— Instructions to follow —
All of the records below are to be given again word for word, with the pictures removed.

—————

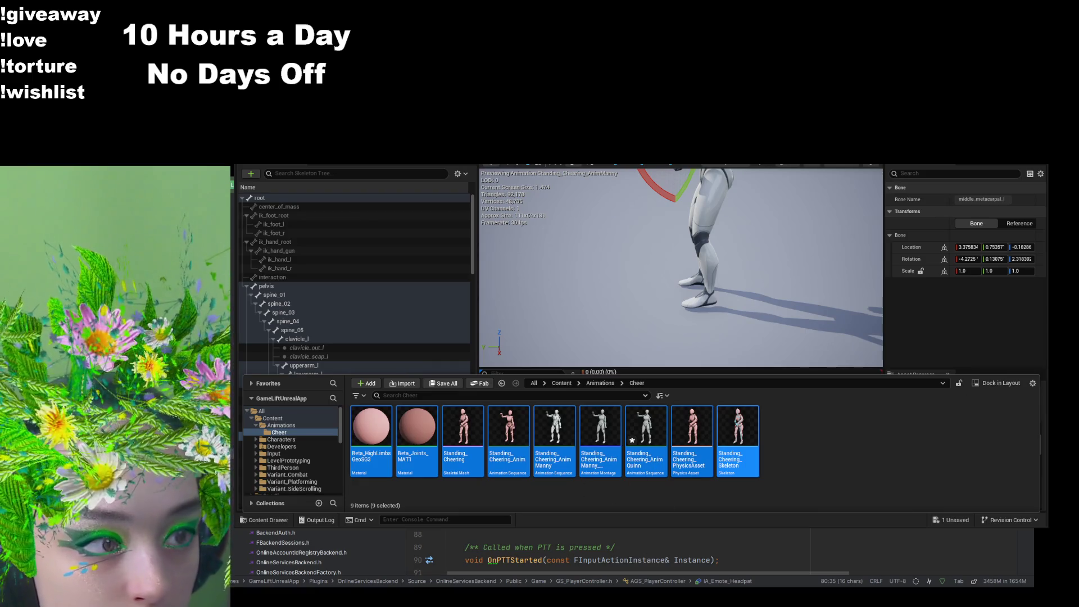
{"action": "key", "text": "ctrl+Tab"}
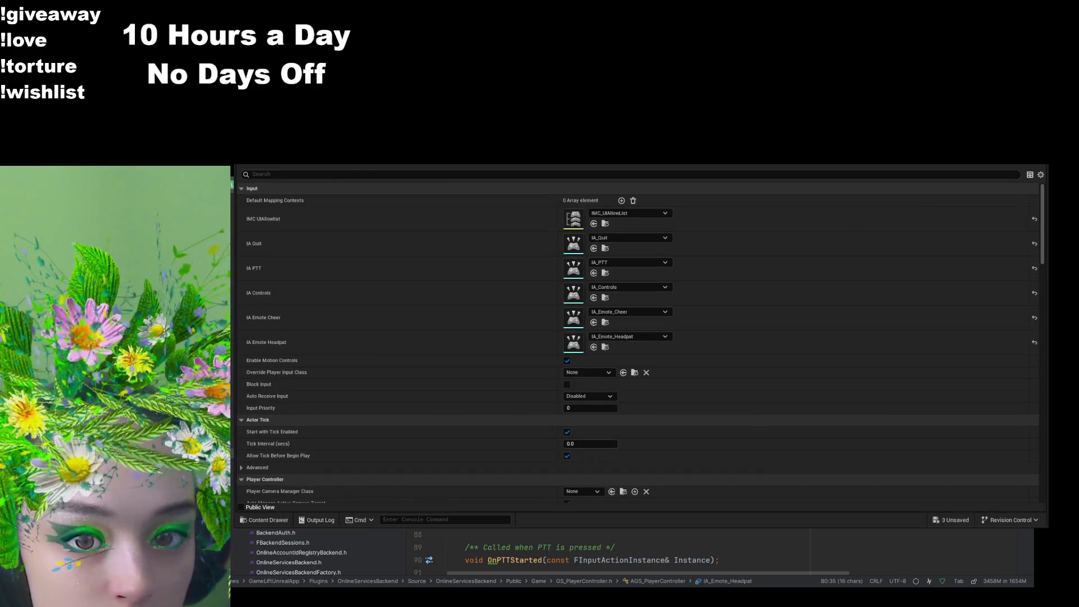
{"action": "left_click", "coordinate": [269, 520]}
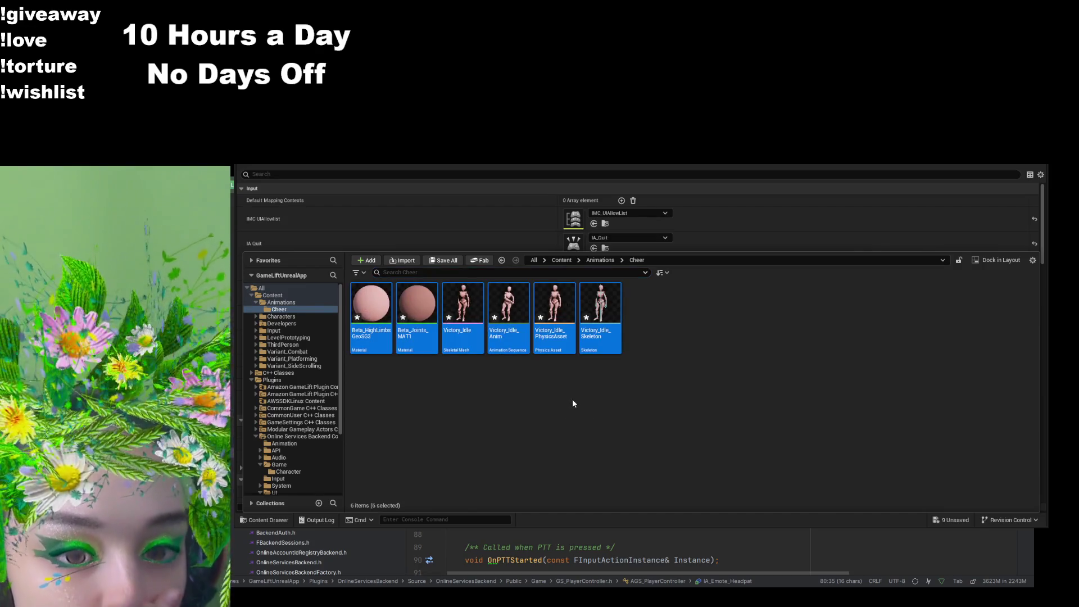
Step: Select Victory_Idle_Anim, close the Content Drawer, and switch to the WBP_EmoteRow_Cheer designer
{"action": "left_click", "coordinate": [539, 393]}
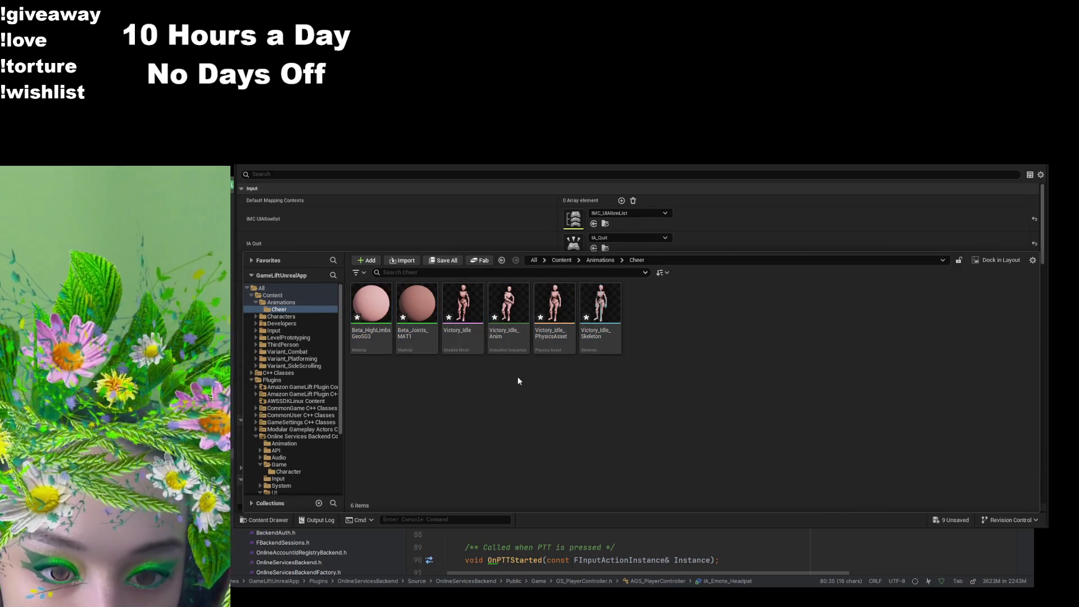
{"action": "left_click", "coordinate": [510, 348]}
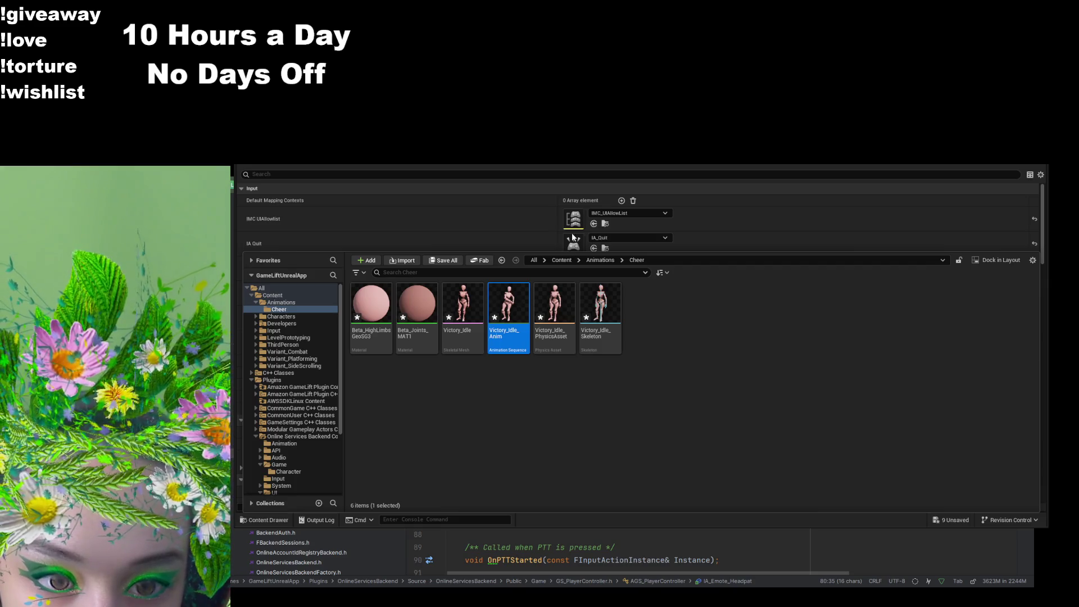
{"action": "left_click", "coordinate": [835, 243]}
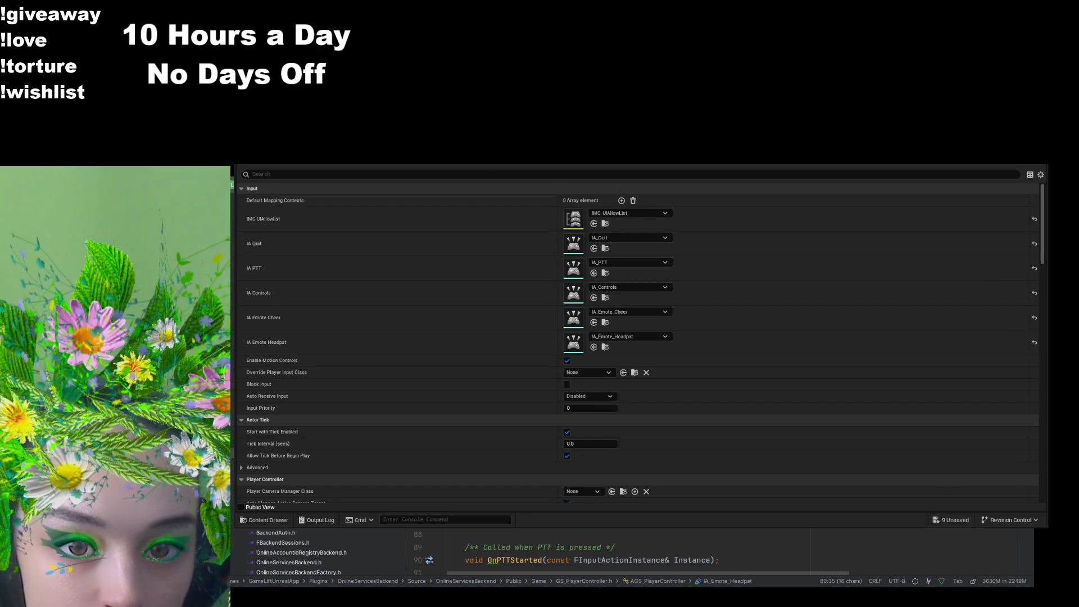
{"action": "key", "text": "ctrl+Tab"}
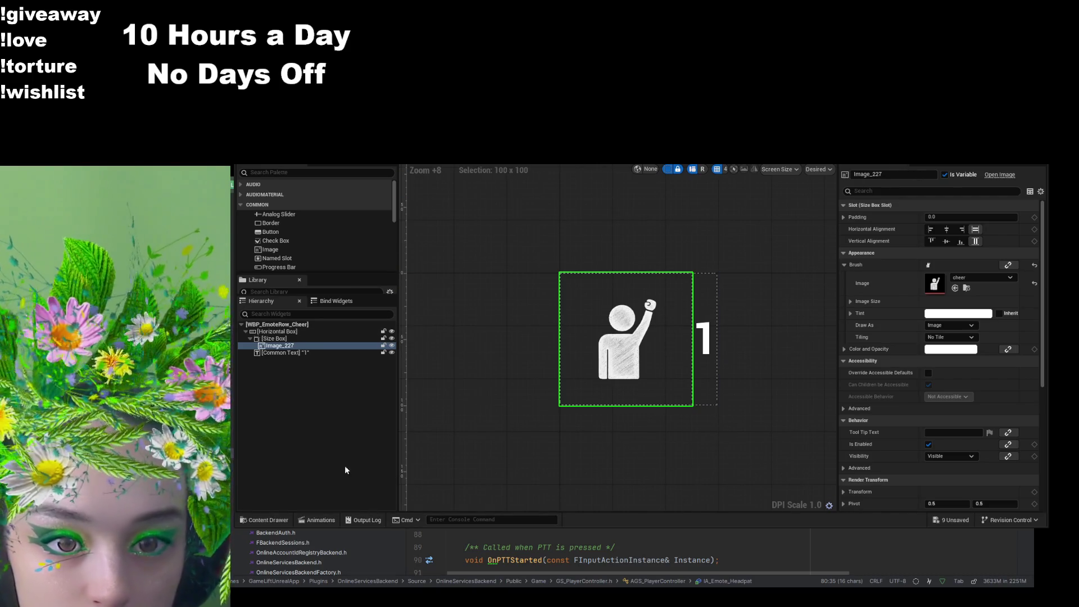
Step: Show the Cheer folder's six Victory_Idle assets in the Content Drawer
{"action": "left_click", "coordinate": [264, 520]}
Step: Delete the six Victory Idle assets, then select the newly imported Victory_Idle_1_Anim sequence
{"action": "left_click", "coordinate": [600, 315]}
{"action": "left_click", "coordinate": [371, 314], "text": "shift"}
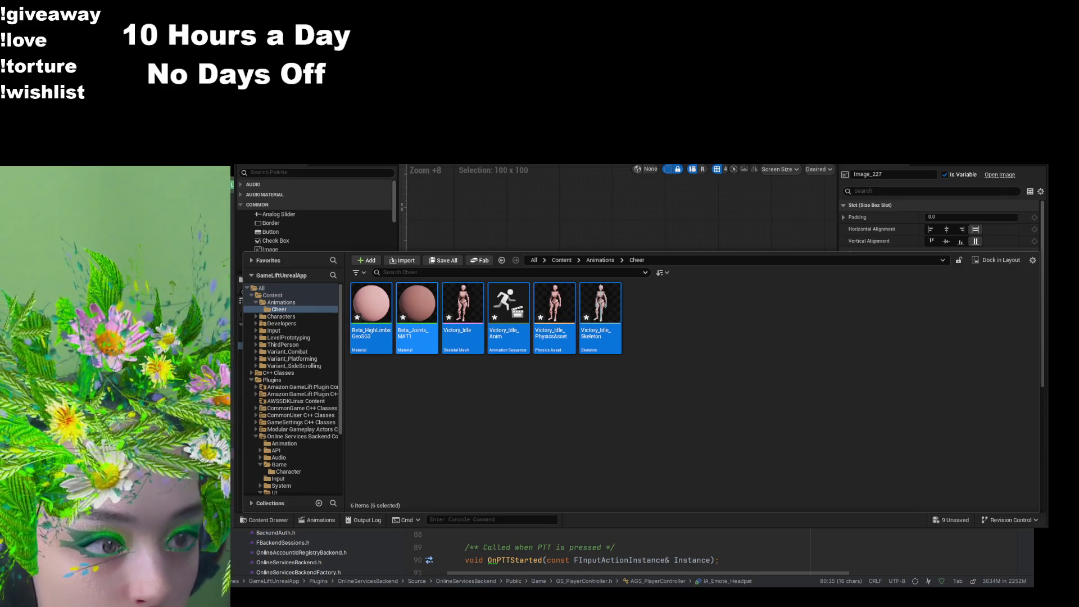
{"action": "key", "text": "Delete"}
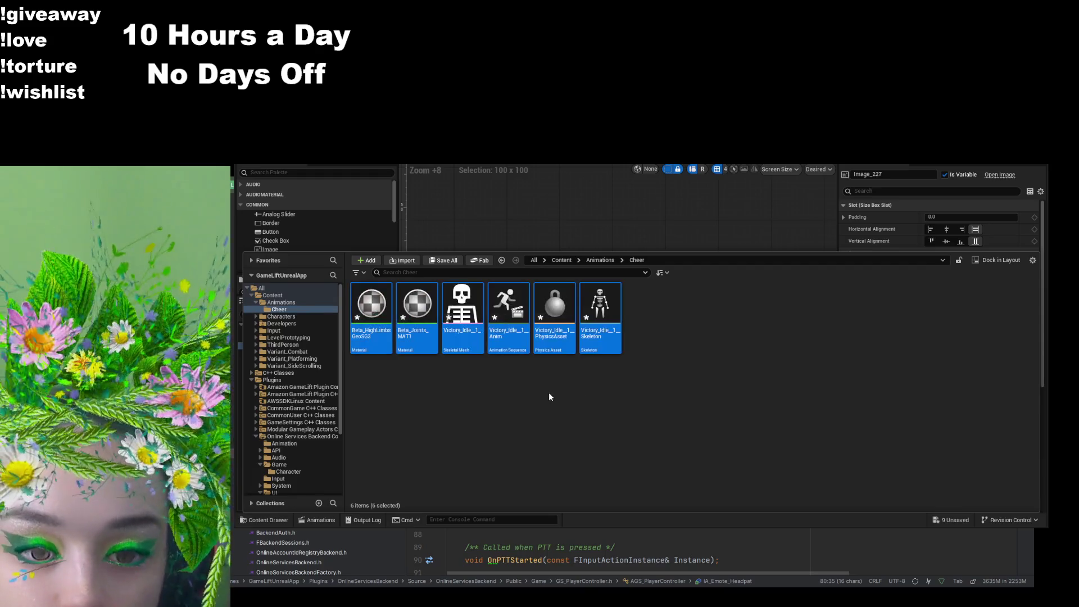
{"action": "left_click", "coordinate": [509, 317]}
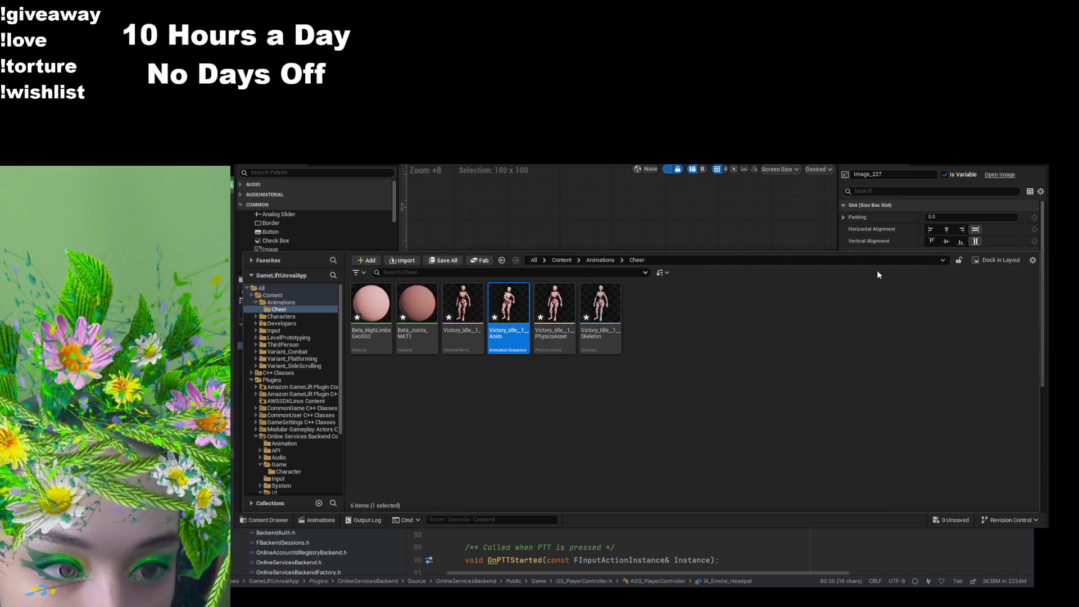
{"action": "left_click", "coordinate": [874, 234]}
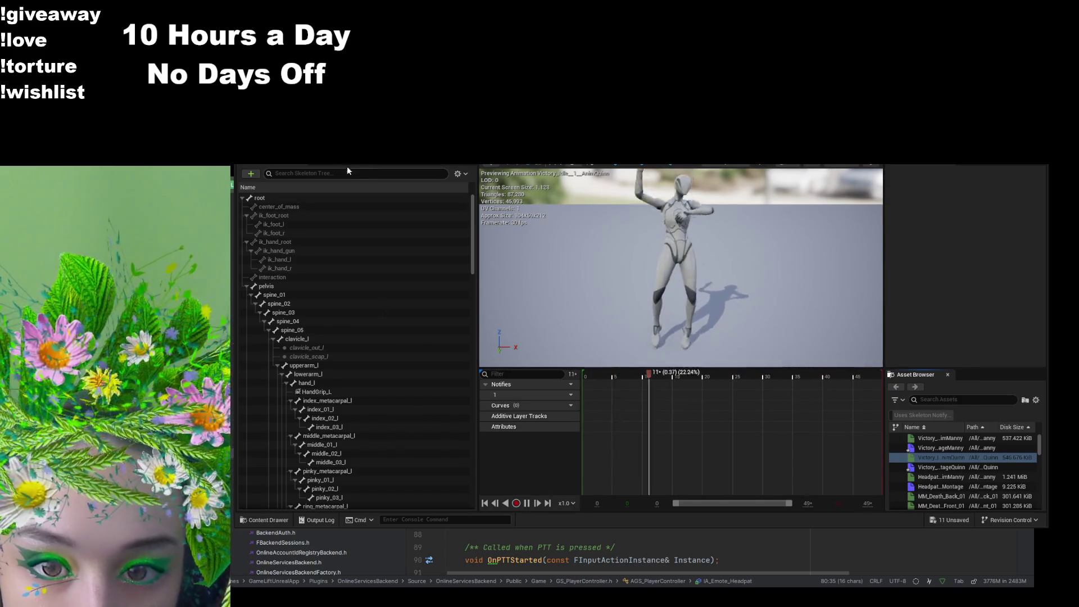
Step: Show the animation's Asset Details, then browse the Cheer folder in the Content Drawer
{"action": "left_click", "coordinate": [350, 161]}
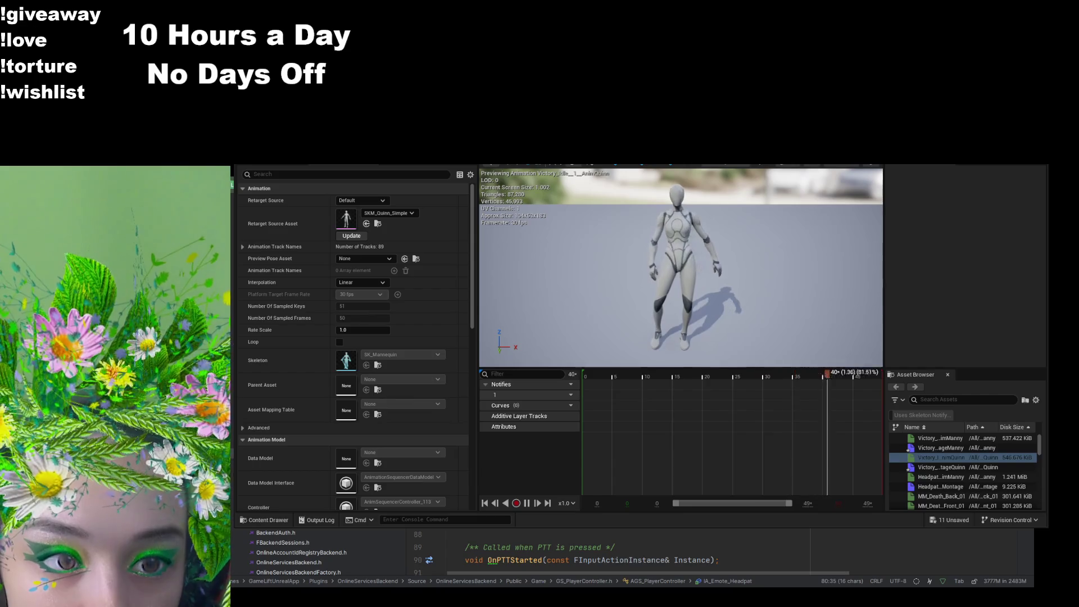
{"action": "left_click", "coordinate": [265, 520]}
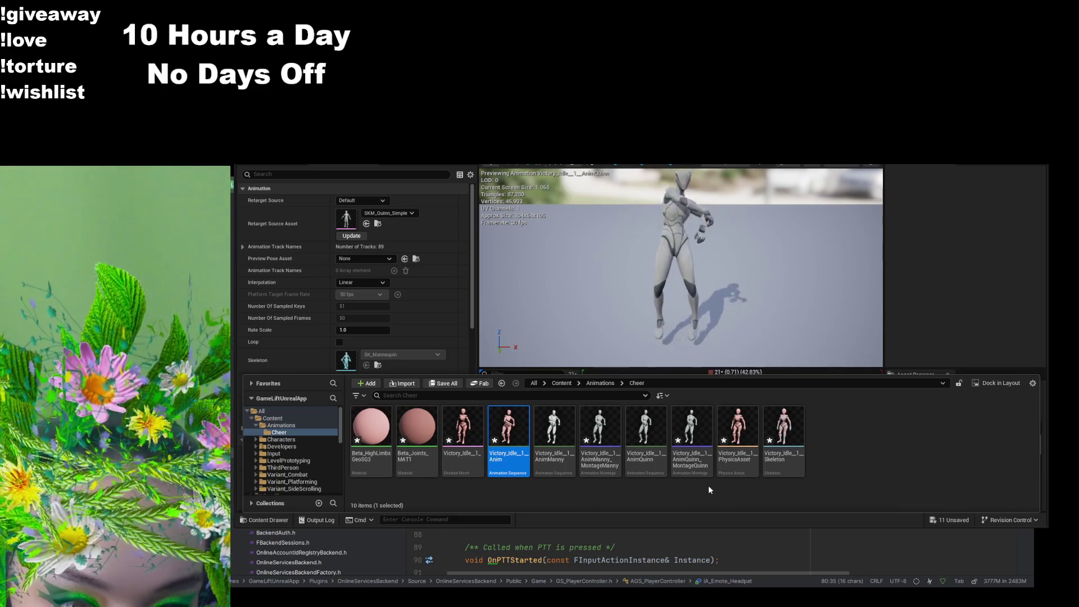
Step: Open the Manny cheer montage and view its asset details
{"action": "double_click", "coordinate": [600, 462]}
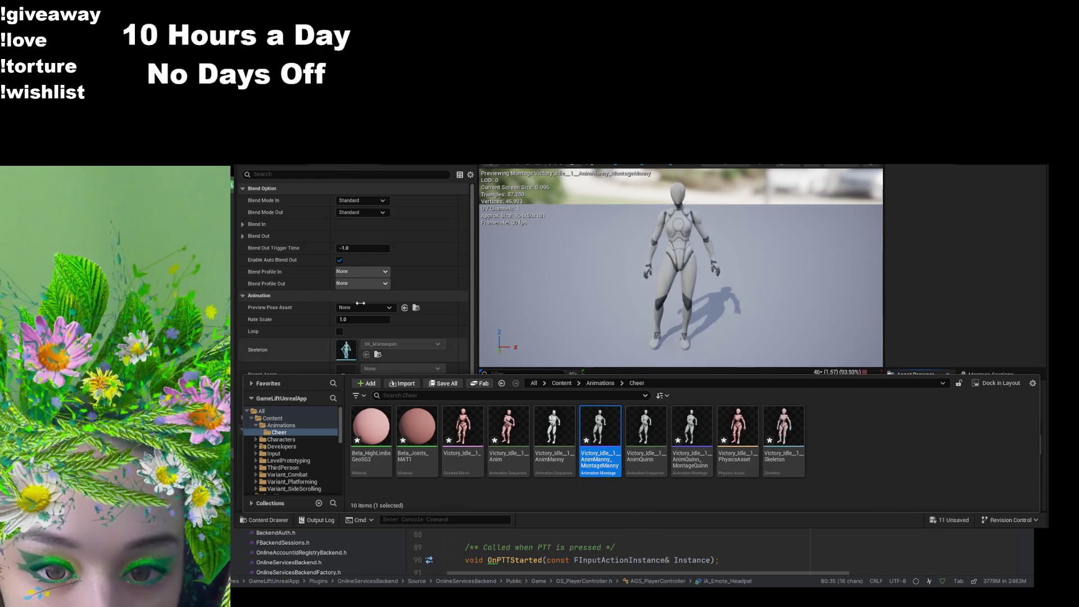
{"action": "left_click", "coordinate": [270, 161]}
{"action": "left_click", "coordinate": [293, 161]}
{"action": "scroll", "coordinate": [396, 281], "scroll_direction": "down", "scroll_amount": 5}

—————

— Answer area —
{"action": "key", "text": "ctrl+Tab"}
{"action": "left_click", "coordinate": [269, 520]}
Step: Select Victory_Idle_Anim, close the Content Drawer, and switch to the WBP_EmoteRow_Cheer designer
{"action": "left_click", "coordinate": [539, 393]}
{"action": "left_click", "coordinate": [510, 348]}
{"action": "left_click", "coordinate": [835, 243]}
{"action": "key", "text": "ctrl+Tab"}
Step: Show the Cheer folder's six Victory_Idle assets in the Content Drawer
{"action": "left_click", "coordinate": [264, 520]}
Step: Delete the six Victory Idle assets, then select the newly imported Victory_Idle_1_Anim sequence
{"action": "left_click", "coordinate": [600, 315]}
{"action": "left_click", "coordinate": [371, 314], "text": "shift"}
{"action": "key", "text": "Delete"}
{"action": "left_click", "coordinate": [509, 317]}
{"action": "left_click", "coordinate": [874, 234]}
Step: Show the animation's Asset Details, then browse the Cheer folder in the Content Drawer
{"action": "left_click", "coordinate": [350, 161]}
{"action": "left_click", "coordinate": [265, 520]}
Step: Open the Manny cheer montage and view its asset details
{"action": "double_click", "coordinate": [600, 462]}
{"action": "left_click", "coordinate": [270, 161]}
{"action": "left_click", "coordinate": [293, 161]}
{"action": "scroll", "coordinate": [396, 281], "scroll_direction": "down", "scroll_amount": 5}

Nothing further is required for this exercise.